On Tuesday, hours before Knesset’s dissolution, the committee in charge of outlining the rules and guidelines for Election Day convened for a marathon session.
With the deadline nearing and tensions running high, lawmakers passed a series of resolutions intended to enable the country to elect the next parliament amid the health crisis.
"There was real friction between health officials and the political side," says Prof. Hagai Levine, a member of the government’s coronavirus task force who attended the crucial meeting.
"On the one hand, the Health Ministry essentially said ‘we’re in charge – it’s a health issue, we’ll make the rules,'" says Levine, an associate professor of epidemiology at the Hebrew University of Jerusalem.
"On the other hand, election committee members explained that this is a democratic issue, that everyone’s right to vote must be upheld and everyone should adapt to make that possible," he says.
In one tense exchange, Dr. Sharon Alroy-Preis, the Health Ministry’s head of Public Health Services, accused the committee of endangering the public.
"You’re talking about tens of thousands of confirmed patients coming out to vote. That poses a grave risk," she warned.
Orly Adas, the director general of the Central Election Commission, said in response that the panel "will do the best we can to prevent infections on Election Day."
Levine says that much of the pressure is a result of the time constraints.
"You can’t change the rules of the game midway through. Knesset had to decide how to conduct these elections before it dissolved itself. You can’t invent new voting methods or protocols after elections were called," he said.
He also believes that "in the best-case scenario, three million people will have been vaccinated by Election Day. In that ideal situation, we’ll be in a much better place, but the virus won’t disappear."
The decisions reached by the committee includes placing designated polling booths in every city and town for infected voters only, and separate booths to be used by those in quarantine.
Approximately 350 nursing homes also will be equipped with their own polling stations, to enable the elderly to vote without coming into contact with the general public.
"We want people to be safe when voting," says Central Election Commission spokesperson Giora Pordes.
"The coronavirus is a huge factor making things unknown. We’re just starting the process to get things in order, figuring out exactly how to do this. We’re working on it and expect to bring a budget for approval in mid-January 2021."
On Tuesday, the commission estimated the cost of protective gear and the addition of thousands of voting stations and poll workers would reach at least NIS 65 million (approx. $20.2 million).

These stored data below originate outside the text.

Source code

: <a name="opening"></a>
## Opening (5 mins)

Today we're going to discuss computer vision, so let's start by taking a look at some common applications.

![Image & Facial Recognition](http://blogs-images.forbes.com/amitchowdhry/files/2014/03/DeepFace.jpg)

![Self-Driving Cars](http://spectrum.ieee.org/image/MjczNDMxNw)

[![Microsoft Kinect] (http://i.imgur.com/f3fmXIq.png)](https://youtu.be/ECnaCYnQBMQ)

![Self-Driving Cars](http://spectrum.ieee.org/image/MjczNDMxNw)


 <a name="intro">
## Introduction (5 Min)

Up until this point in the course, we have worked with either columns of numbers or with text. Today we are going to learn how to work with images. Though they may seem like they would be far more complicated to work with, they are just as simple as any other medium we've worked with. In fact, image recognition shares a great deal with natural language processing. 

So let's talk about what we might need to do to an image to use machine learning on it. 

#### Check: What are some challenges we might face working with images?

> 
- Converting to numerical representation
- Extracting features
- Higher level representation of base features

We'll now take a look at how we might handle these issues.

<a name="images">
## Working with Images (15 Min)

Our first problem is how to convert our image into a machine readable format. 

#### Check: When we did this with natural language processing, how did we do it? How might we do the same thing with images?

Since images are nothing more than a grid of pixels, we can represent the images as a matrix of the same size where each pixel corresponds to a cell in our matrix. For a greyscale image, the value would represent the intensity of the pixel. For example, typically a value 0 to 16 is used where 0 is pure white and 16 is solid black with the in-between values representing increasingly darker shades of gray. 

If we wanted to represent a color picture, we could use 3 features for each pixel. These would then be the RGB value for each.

Yet officials fear not just Election Day, but also the weeks leading up to it. Warily eyeing the latest United States presidential elections, election commission members will have to decide whether to limit political rallies and other events prior to going to the polls.
"Do you ban those and hurt the democratic process, or allow them and exacerbate infections? It’s a very difficult balancing act of two basic rights," Levine says.
"The most important thing is keeping people safe and taking precautionary measures as much as we possibly can," Pordes insists.
Health officials remain optimistic that with proper preparation and planning, Israel can get through the coming months with minimal damage.
"But that demands professionalism, and unfortunately due to the political side of this, any decision will be affected by political considerations, or at least suspected as such," Levine says.